Question about query over multiple measurements


I’m wondering how to optimally issue queries for a groups of measurements. My situation is like this:

  • there are many (up to hundreds of thousands) individual measurements, perhaps storing lots of data
  • occasionally I want to group some (‘some’ might mean 10k) of them
  • and do some queries (sum of data, average, etc.)
  • one measurement might be in 0, 1 or more groups at any given time
  • when group gets defined, I would like to see the aggregated data from before group creation time (it would be ideal to see the aggregated history immediately, but it is OK to wait a bit before history gets aggregated for given new group)

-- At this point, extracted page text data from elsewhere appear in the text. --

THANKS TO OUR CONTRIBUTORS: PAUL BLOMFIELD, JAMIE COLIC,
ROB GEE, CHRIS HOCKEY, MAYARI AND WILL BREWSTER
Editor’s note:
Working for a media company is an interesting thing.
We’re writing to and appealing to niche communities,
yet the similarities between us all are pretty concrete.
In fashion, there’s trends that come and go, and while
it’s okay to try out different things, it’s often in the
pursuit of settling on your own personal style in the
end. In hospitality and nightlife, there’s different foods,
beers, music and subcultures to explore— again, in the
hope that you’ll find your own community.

Groups can be added and removed dynamically over lifespan of the measurement, so tagging isn’t really viable here, I’m afraid. Unless I can add/remove tags on the fly?

There are few obvious solutions, like querying them all one by one and then aggregating myself. Or having giant where id = 1 or id = 2 or id = 3 or .. kind of monster. I don’t think that they will be performant, however.

How things like that should be modelled? So far I’m using Influx only, maybe Kapacitor will help me here?

I would probably opt for Kapacitor in this scenario. Like you said, the queries get a bit long-winded when you’re doing these kinds of actions.

I can point you to a couple guides:

This one discusses when to choose Kapacitor vs InfluxQL Continuous Queries
This is the documentation for turning your query into a Kapacitor TICKscript.

Thanks, that’s pretty much of what I’ve suspected. Any tips how to improve performance on doing maths (e.g. average) on thousands of measurements?